Des pirates russes ont ciblé des groupes conservateurs américains, annonce Microsoft

Des pirates russes ont ciblé des groupes conservateurs américains, annonce Microsoft
Photo prise le 17 octobre 2016 montrant un employé tapant sur un clavier à Moscou Kirill KUDRYAVTSEV

Des pirates informatiques russes au service du Kremlin ont visé les sites internet de centres de réflexion conservateurs américains, a annoncé Microsoft, ravivant les craintes d'une nouvelle ingérence de Moscou dans la politique américaine.

Le géant américain des logiciels a indiqué avoir fermé la semaine dernière six faux noms de domaine créés par le célèbre groupe de pirates "Fancy Bear", considéré comme étant contrôlé par les services de renseignement russes.

Les hackers ont mis en ligne des faux sites imitant ceux de deux centres de réflexion et du Sénat des Etats-Unis.

L'objectif est de faire croire aux internautes qu'ils accèdent à des sites gérés par ces organisations afin de leur dérober des informations, dont des mots de passe, selon Microsoft.

Il s'agit d'une expansion importante des activités de "Fancy Bear" qui, depuis la campagne électorale américaine de 2016, a principalement visé des candidats et leurs équipes de campagne, des partis politiques et des systèmes de vote.

Cette annonce intervient au moment où les craintes de voir les Russes de nouveau s'immiscer dans les prochaines élections parlementaires de novembre sont ravivées.

Des consultants en cybersécurité, y compris chez Microsoft, ont déjà identifié plusieurs tentatives d'infiltrer les campagnes de candidats.
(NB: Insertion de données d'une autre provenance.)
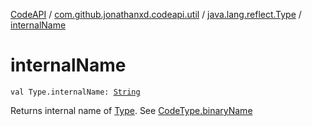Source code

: [CodeAPI](../../index.md) / [com.github.jonathanxd.codeapi.util](../index.md) / [java.lang.reflect.Type](index.md) / [internalName](.)

# internalName

`val Type.internalName: `[`String`](https://kotlinlang.org/api/latest/jvm/stdlib/kotlin/-string/index.html)

Returns internal name of [Type](#). See [CodeType.binaryName](../../com.github.jonathanxd.codeapi.type/-code-type/binary-name.md)

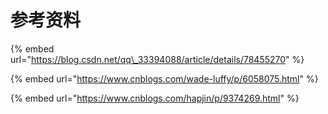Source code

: # 参考资料

{% embed url="https://blog.csdn.net/qq\_33394088/article/details/78455270" %}

{% embed url="https://www.cnblogs.com/wade-luffy/p/6058075.html" %}

{% embed url="https://www.cnblogs.com/hapjin/p/9374269.html" %}

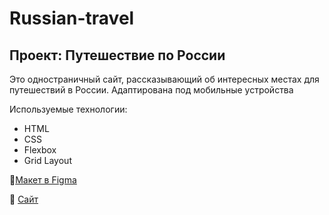 # Russian-travel
## Проект: Путешествие по России

Это одностраничный сайт, рассказывающий об интересных местах для путешествий в России. 
Адаптирована под мобильные устройства

Используемые технологии: 
 * HTML
 * CSS
 * Flexbox
 * Grid Layout

📍[Макет в Figma](https://www.figma.com/file/5S2WSbEFL6awjVWJ0NWL8Q/Sprint-3_-Russia-_-desktop-%2B-mobile?node-id=28503%3A0)

📍 [Сайт](https://nrenee.github.io/russian-travel/)

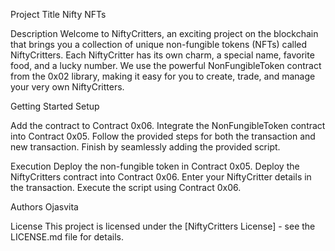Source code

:Project Title
Nifty NFTs

Description
Welcome to NiftyCritters, an exciting project on the blockchain that brings you a collection of unique non-fungible tokens (NFTs) called NiftyCritters. Each NiftyCritter has its own charm, a special name, favorite food, and a lucky number. We use the powerful NonFungibleToken contract from the 0x02 library, making it easy for you to create, trade, and manage your very own NiftyCritters.

Getting Started
Setup

Add the  contract to Contract 0x06.
Integrate the NonFungibleToken contract into Contract 0x05.
Follow the provided steps for both the transaction and new transaction.
Finish by seamlessly adding the provided script.

Execution
Deploy the non-fungible token in Contract 0x05.
Deploy the NiftyCritters contract into Contract 0x06.
Enter your NiftyCritter details in the transaction.
Execute the script using Contract 0x06.

Authors
Ojasvita

License
This project is licensed under the [NiftyCritters License] - see the LICENSE.md file for details.
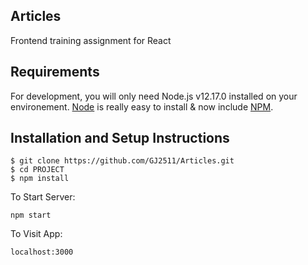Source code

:## Articles

Frontend training assignment for React

## Requirements

For development, you will only need Node.js v12.17.0 installed on your environement. [Node](http://nodejs.org/) is really easy to install & now include [NPM](https://npmjs.org/).

## Installation and Setup Instructions

    $ git clone https://github.com/GJ2511/Articles.git
    $ cd PROJECT
    $ npm install

To Start Server:

`npm start`  

To Visit App:

`localhost:3000` 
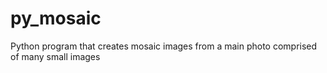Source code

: # py_mosaic
Python program that creates mosaic images from a main photo comprised of many small images
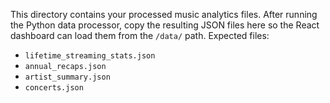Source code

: This directory contains your processed music analytics files.
After running the Python data processor, copy the resulting JSON files here so the React dashboard can load them from the `/data/` path.
Expected files:
  - `lifetime_streaming_stats.json`
  - `annual_recaps.json`
  - `artist_summary.json`
  - `concerts.json`
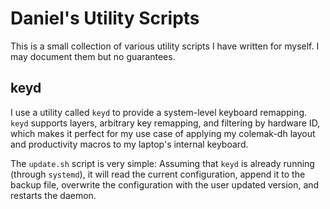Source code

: # Daniel's Utility Scripts

This is a small collection of various utility scripts I have written for myself. I may document them but no guarantees.

## keyd

I use a utility called `keyd` to provide a system-level keyboard remapping. `keyd` supports layers, arbitrary key remapping, and filtering by hardware ID, which makes it perfect for my use case of applying my colemak-dh layout and productivity macros to my laptop's internal keyboard.

The `update.sh` script is very simple: Assuming that `keyd` is already running (through `systemd`), it will read the current configuration, append it to the backup file, overwrite the configuration with the user updated version, and restarts the daemon.
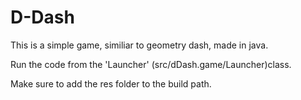 # D-Dash

This is a simple game, similiar to geometry dash, made in java. 

Run the code from the 'Launcher' (src/dDash.game/Launcher)class.

Make sure to add the res folder to the build path.
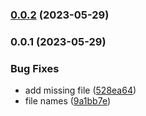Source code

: 

### [0.0.2](https://github.com/pawanpaudel93/othent-vue-components/compare/0.0.1...0.0.2) (2023-05-29)

### 0.0.1 (2023-05-29)


### Bug Fixes

* add missing file ([528ea64](https://github.com/pawanpaudel93/othent-vue-components/commit/528ea64a264dd46cf351fb3e6cc2d3794226aedb))
* file names ([9a1bb7e](https://github.com/pawanpaudel93/othent-vue-components/commit/9a1bb7ec0ce9935b70a658006434bef1b3b9d4ec))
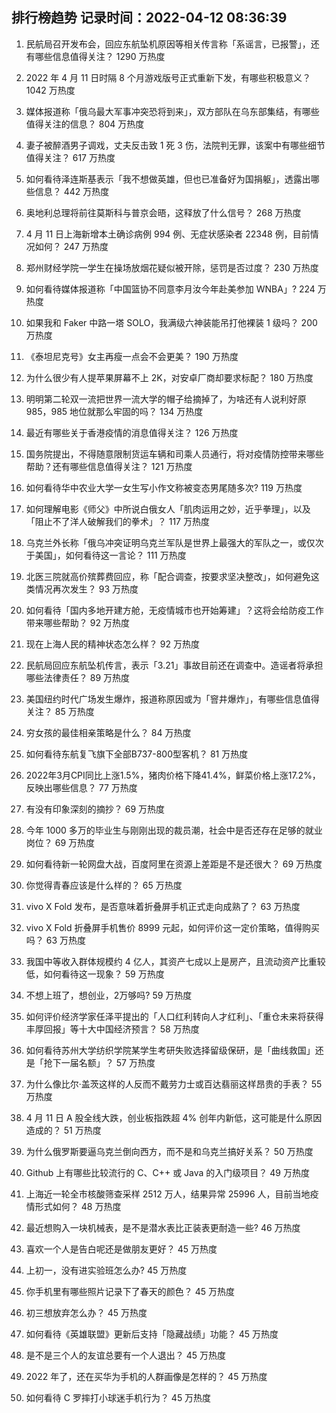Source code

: 
## 排行榜趋势 记录时间：2022-04-12 08:36:39
  
  1. 民航局召开发布会，回应东航坠机原因等相关传言称「系谣言，已报警」，还有哪些信息值得关注？ 1290 万热度
    
  2. 2022 年 4 月 11 日时隔 8 个月游戏版号正式重新下发，有哪些积极意义？ 1042 万热度
    
  3. 媒体报道称「俄乌最大军事冲突恐将到来」，双方部队在乌东部集结，有哪些值得关注的信息？ 804 万热度
    
  4. 妻子被醉酒男子调戏，丈夫反击致 1 死 3 伤，法院判无罪，该案中有哪些细节值得关注？ 617 万热度
    
  5. 如何看待泽连斯基表示「我不想做英雄，但也已准备好为国捐躯」，透露出哪些信息？ 442 万热度
    
  6. 奥地利总理将前往莫斯科与普京会晤，这释放了什么信号？ 268 万热度
    
  7. 4 月 11 日上海新增本土确诊病例 994 例、无症状感染者 22348 例，目前情况如何？ 247 万热度
    
  8. 郑州财经学院一学生在操场放烟花疑似被开除，惩罚是否过度？ 230 万热度
    
  9. 如何看待媒体报道称「中国篮协不同意李月汝今年赴美参加 WNBA」? 224 万热度
    
  10. 如果我和 Faker 中路一塔 SOLO，我满级六神装能吊打他裸装 1 级吗？ 200 万热度
    
  11. 《泰坦尼克号》女主再瘦一点会不会更美？ 190 万热度
    
  12. 为什么很少有人提苹果屏幕不上 2K，对安卓厂商却要求标配？ 180 万热度
    
  13. 明明第二轮双一流把世界一流大学的帽子给摘掉了，为啥还有人说利好原 985，985 地位就那么牢固的吗？ 134 万热度
    
  14. 最近有哪些关于香港疫情的消息值得关注？ 126 万热度
    
  15. 国务院提出，不得随意限制货运车辆和司乘人员通行，将对疫情防控带来哪些帮助？还有哪些信息值得关注？ 121 万热度
    
  16. 如何看待华中农业大学一女生写小作文称被变态男尾随多次? 119 万热度
    
  17. 如何理解电影《师父》中所说白俄女人「肌肉运用之妙，近乎拳理」，以及「阻止不了洋人破解我们的拳术」？ 117 万热度
    
  18. 乌克兰外长称「俄乌冲突证明乌克兰军队是世界上最强大的军队之一，或仅次于美国」，如何看待这一言论？ 111 万热度
    
  19. 北医三院就高价殡葬费回应，称「配合调查，按要求坚决整改」，如何避免这类情况再次发生？ 93 万热度
    
  20. 如何看待「国内多地开建方舱，无疫情城市也开始筹建」？这将会给防疫工作带来哪些帮助？ 92 万热度
    
  21. 现在上海人民的精神状态怎么样？ 92 万热度
    
  22. 民航局回应东航坠机传言，表示「3.21」事故目前还在调查中。造谣者将承担哪些法律责任？ 89 万热度
    
  23. 美国纽约时代广场发生爆炸，报道称原因或为「窨井爆炸」，有哪些信息值得关注？ 85 万热度
    
  24. 穷女孩的最佳相亲策略是什么？ 84 万热度
    
  25. 如何看待东航复飞旗下全部B737-800型客机？ 81 万热度
    
  26. 2022年3月CPI同比上涨1.5%，猪肉价格下降41.4%，鲜菜价格上涨17.2%，反映出哪些信息？ 77 万热度
    
  27. 有没有印象深刻的摘抄？ 69 万热度
    
  28. 今年 1000 多万的毕业生与刚刚出现的裁员潮，社会中是否还存在足够的就业岗位？ 69 万热度
    
  29. 如何看待新一轮网盘大战，百度阿里在资源上差距是不是还很大？ 69 万热度
    
  30. 你觉得青春应该是什么样的？ 65 万热度
    
  31. vivo X Fold 发布，是否意味着折叠屏手机正式走向成熟了？ 63 万热度
    
  32. vivo X Fold 折叠屏手机售价 8999 元起，如何评价这一定价策略，值得购买吗？ 63 万热度
    
  33. 我国中等收入群体规模约 4 亿人，其资产七成以上是房产，且流动资产比重较低，如何看待这一现象？ 59 万热度
    
  34. 不想上班了，想创业，2万够吗? 59 万热度
    
  35. 如何评价经济学家任泽平提出的「人口红利转向人才红利」、「重仓未来将获得丰厚回报」等十大中国经济预言？ 58 万热度
    
  36. 如何看待苏州大学纺织学院某学生考研失败选择留级保研，是「曲线救国」还是「抢下一届名额」？ 57 万热度
    
  37. 为什么像比尔·盖茨这样的人反而不戴劳力士或百达翡丽这样昂贵的手表？ 55 万热度
    
  38. 4 月 11 日 A 股全线大跌，创业板指跌超 4% 创年内新低，这可能是什么原因造成的？ 51 万热度
    
  39. 为什么俄罗斯要逼乌克兰倒向西方，而不是和乌克兰搞好关系？ 50 万热度
    
  40. Github 上有哪些比较流行的 C、C++ 或 Java 的入门级项目？ 49 万热度
    
  41. 上海近一轮全市核酸筛查采样 2512 万人，结果异常 25996 人，目前当地疫情形式如何？ 48 万热度
    
  42. 最近想购入一块机械表，是不是潜水表比正装表更耐造一些? 46 万热度
    
  43. 喜欢一个人是告白呢还是做朋友更好？ 45 万热度
    
  44. 上初一，没有进实验班怎么办? 45 万热度
    
  45. 你手机里有哪些照片记录下了春天的颜色？ 45 万热度
    
  46. 初三想放弃怎么办？ 45 万热度
    
  47. 如何看待《英雄联盟》更新后支持「隐藏战绩」功能？ 45 万热度
    
  48. 是不是三个人的友谊总要有一个人退出？ 45 万热度
    
  49. 2022 年了，还在买华为手机的人群画像是怎样的？ 45 万热度
    
  50. 如何看待 C 罗摔打小球迷手机行为？ 45 万热度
"Nous craignons que ces sites et d'autres tentatives ne constituent une menace pour la sécurité d'un nombre grandissant de groupes liés aux deux partis politiques américains dans la perspective des élections de 2018", a écrit le patron de Microsoft, Brad Smith, sur un blog.

"Il est clair que les démocraties à travers le monde sont attaquées", a-t-il ajouté.

- "Intérêt national" -

Des institutions politiques et des agences gouvernementales américaines ont renforcé leurs défenses contre le piratage informatique et la manipulation sur les réseaux sociaux après l'ingérence russe dans l'élection présidentielle de 2016.

Selon des responsables du renseignement américain, le président russe Vladimir Poutine lui-même a supervisé les efforts du GRU et du FSB (le service de renseignement qui a succédé au KGB) en vue de s'introduire dans les ordinateurs du parti démocrate et de l'équipe de campagne d'Hillary Clinton, pour nuire à sa candidature.

En juillet, le procureur spécial Robert Mueller a inculpé douze agents du renseignement russe pour ingérence dans la présidentielle de 2016.

Plusieurs gouvernements d'Europe occidentale, comme la Suède, la France, l'Allemagne et les Pays-Bas, ont fait état de tentatives similaires de la part des mêmes organisations pour interférer dans leur politique ces trois dernières années.

Selon Microsoft, un des sites piratés imitait celui de l'International Republican Institute (IRI), dont le comité comprend des sénateurs républicains comme John McCain, critique vis-à-vis de Vladimir Poutine.

Un autre fait semblant d'être celui de l'Hudson Institute, qui soutient les pressions politiques et économiques sur la Russie et veut renforcer l'Otan, des positions généralement aux antipodes de celles du président Donald Trump. Un autre site imitait pour sa part celui du Sénat américain.

Le patron du renseignement américain Dan Coats a indiqué en juillet dans une discussion organisée au Hudson Institute que dans le domaine des menaces sur internet, "la Russie a été l'acteur étranger le plus agressif, sans le moindre doute. Et ils continuent d'essayer de saboter notre démocratie".

Microsoft a obtenu de la justice de pouvoir fermer les six sites, portant à 84 le nombre de faux sites créés par Fancy Bear fermés par la société ces deux dernières années, selon M. Smith.

Dans le cas le plus récent, Microsoft a dit ne pas avoir de preuves sur le fait que les piratages aient réussi.

Des experts estiment qu'il s'agit d'attaquer quiconque s'oppose à Vladimir Poutine.

"C'est une nouvelle preuve du fait que les Russes ne mènent pas réellement d'attaques partisanes. Ils mènent des attaques qu'ils perçoivent comme étant dans leur propre intérêt national", a déclaré Eric Rosenbach, directeur du projet Defending Digital Democracy à l'université de Harvard, cité par le New York Times.

Le Kremlin a de son côté indiqué "ne pas savoir de quels pirates il est question et en quoi ils ont influencé les élections".

Et le ministère russe des Affaires étrangères a dénoncé des "déclarations faites sans la moindre preuve et clairement destinées à produire un effet de choc politique et public maximal".